Anyone else: Oh wow, great job!
My wife: Did you clean the grass off the mower?
Me: Why isn’t the water working?
Kid:
Me:
Kid:
Me:
Kid: I shut it off to practice being a plumber
Me: There it is
You wouldn’t hate anything about yourself if the world hadn’t taught you how.
if men were attracted to weird digestive gurgle noises I’d be having a whole nother kind of sex life
All I want is for my kids to have a good sense of humor. They don’t have to be funny, just need to be able to recognize how hilarious I am.
twitter: Canadians are so nice
Canadians: *rubbing hands together* they’ve fallen into our trap
C’mon, dude. Man up and ask her if she likes me.
I want a polka band at my funeral. I’m the one who’s dead, let ’em suffer.
I’m very jealous of people who can take selfies with their dogs. My dog is like OH BOY WE ARE SITTING TOGETHER I LOVE YOU LICK FACE FOREVER
Adulthood is like the vet, and we’re all the dogs that were excited for the car ride until we realized where we’re going.
If anyone asks, I’m drinking all this wine to collect corks for a pinterest project.
Q: What did the Square say to the Rhombus?
A: If it is not a Right Angle it is a Wrong Angle.
Me: Who’s a good boy? WHO’S A GOOD BOY? Who wants a belly rub? WHO WANTS A BELLY RUB?
Client: Can I get a different massage therapist?
I love to run. Around the house. Chasing my toddler. Because she took my iced coffee.
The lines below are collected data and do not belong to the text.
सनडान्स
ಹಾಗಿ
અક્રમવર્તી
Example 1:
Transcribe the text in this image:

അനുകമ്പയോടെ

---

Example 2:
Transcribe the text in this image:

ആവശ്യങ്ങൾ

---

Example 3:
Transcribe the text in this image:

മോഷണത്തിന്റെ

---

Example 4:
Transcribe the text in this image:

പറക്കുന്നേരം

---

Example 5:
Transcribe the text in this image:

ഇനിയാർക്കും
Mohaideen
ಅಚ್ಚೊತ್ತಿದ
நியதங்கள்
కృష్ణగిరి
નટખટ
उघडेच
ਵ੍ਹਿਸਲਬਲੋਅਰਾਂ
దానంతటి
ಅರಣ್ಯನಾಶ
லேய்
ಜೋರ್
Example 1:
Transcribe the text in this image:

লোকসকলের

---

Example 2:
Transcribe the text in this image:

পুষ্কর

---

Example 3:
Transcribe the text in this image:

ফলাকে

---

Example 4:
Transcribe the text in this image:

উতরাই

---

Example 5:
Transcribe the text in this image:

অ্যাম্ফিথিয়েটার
You act like no one at work has ever asked you to apply ointment to a bunion before.
How apt that, after listening to “hold music” for an hour, I need a hug.
I need you guys to take my phone away from me. It’ll probably take a couple of you to do it. I’m a biter.
we lost our power
“why?”
a transformer blew up by our house
*eyes widen* “that’s awes-”
it’s not as cool as it sounds
You say “leftover bacon” like I’m supposed to know what that is…
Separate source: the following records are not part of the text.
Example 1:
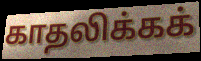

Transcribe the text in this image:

காதலிக்கக்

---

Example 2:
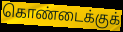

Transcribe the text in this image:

கொண்டைக்குக்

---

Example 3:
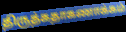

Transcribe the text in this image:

திருத்கதாகணாக்கம்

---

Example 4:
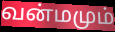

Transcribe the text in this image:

வன்மமும்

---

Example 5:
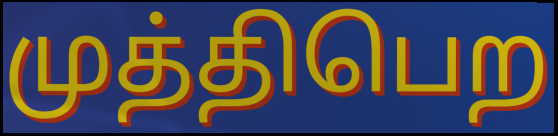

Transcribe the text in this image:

முத்திபெற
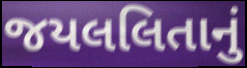
જયલલિતાનું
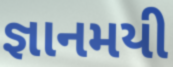
જ્ઞાનમયી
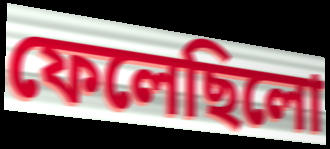
ফেলেছিলো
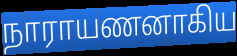
நாராயணனாகிய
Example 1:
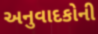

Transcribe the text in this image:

અનુવાદકોની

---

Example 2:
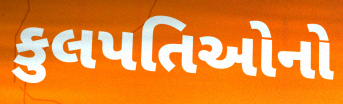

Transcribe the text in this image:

કુલપતિઓનો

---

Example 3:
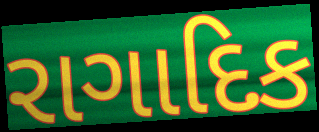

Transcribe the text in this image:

રાગાદિક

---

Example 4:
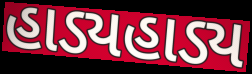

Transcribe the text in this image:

હાડ્યહાડ્ય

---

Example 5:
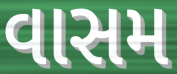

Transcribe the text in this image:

વાસમ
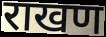
राखण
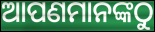
ଆପଣମାନଙ୍କଠୁ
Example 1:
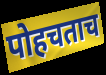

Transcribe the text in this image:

पोहचताच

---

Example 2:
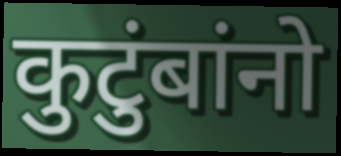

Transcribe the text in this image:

कुटुंबांनो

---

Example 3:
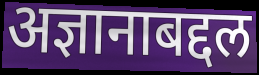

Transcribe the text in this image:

अज्ञानाबद्दल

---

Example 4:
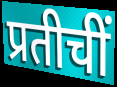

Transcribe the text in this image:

प्रतीचीं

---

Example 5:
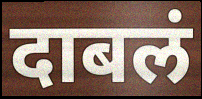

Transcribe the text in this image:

दाबलं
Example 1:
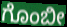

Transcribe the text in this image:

ಗೊಂಬೀ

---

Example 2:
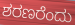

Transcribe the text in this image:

ಶರಣರೆಂದು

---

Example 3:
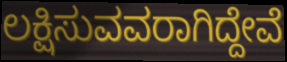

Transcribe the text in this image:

ಲಕ್ಷಿಸುವವರಾಗಿದ್ದೇವೆ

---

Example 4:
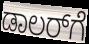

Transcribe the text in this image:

I wonder if Eric Clapton really thought she looked Wonderful or was it just the 20th outfit she’d tried & he just wanted to get to the party
Timothy Chalamet as Willy Wonka is interesting. On one hand he looks like he’s never actually had chocolate before and on the other he does look like he would enjoy killing children in creative ways while wearing a goofy outfit.
Goat cheese is for herders.
Everybody’s an atheist until the final two minutes of a sports game.
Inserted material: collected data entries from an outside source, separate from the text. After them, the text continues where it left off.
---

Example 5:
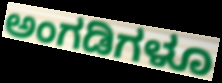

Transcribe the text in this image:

ಅಂಗಡಿಗಳೂ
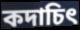
কদাচিৎ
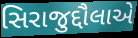
સિરાજુદ્દૌલાએ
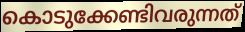
കൊടുക്കേണ്ടിവരുന്നത്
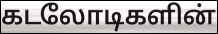
கடலோடிகளின்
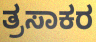
ತ್ರಸಾಕರ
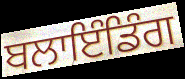
ਬਲਾਇੰਡਿੰਗ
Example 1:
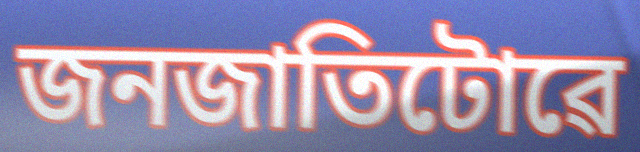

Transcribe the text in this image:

জনজাতিটোৱে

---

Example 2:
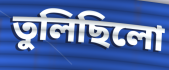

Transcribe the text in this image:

তুলিছিলো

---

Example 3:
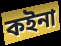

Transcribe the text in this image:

কইনা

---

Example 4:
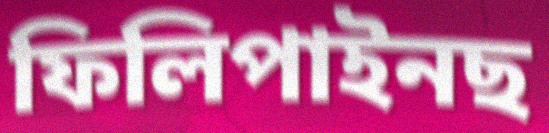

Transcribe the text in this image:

ফিলিপাইনছ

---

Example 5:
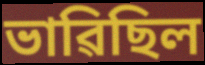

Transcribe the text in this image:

ভাৱিছিল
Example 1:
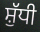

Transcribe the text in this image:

ਸ਼ੁੱਧੀ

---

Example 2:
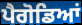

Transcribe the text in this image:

ਪੈਗੋਡਿਆਂ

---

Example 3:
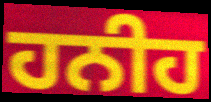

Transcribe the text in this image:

ਹਨੀਹ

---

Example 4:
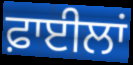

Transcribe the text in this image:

ਫ਼ਾਈਲਾਂ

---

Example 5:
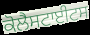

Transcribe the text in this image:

ਕੋਲੈਸਟਾਈਟਸ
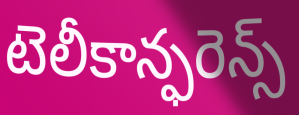
టెలీకాన్ఫరెన్స్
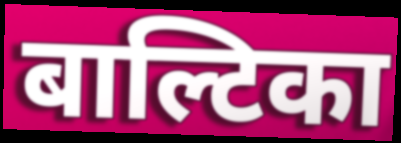
बाल्टिका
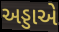
અડ્ડાએ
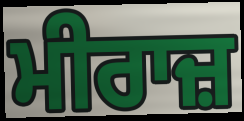
ਮੀਰਾਜ਼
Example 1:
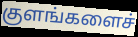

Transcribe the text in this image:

குளங்களைச்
Baker: what should we call these delightful little pastries
Hannibal Lector: lady fingers
Fifty percent of parenting is asking, “What did I do to deserve these sweet kids?” and fifty percent is asking “What the hell did I do to deserve these kids?”
Therapist: What if you didn’t constantly hammer away at yourself in your head?
Me: Lol I know right
Therapist: For real though
Me: Can you imagine haha
Therapist: No. I am making an actual suggestion
Me: Wait, that’s an option?
One day my neighbors will tell a news crew, “She was nice except she barked for an hour every night at midnight.”
College Math: Your kid lives in a dorm room the size of a matchbox. When she moves home, her belongings fill every inch of an entire house. How is it possible? Calculator allowed. Show your work.
Salad is being recalled. Do you know what’s never been recalled? Oreos.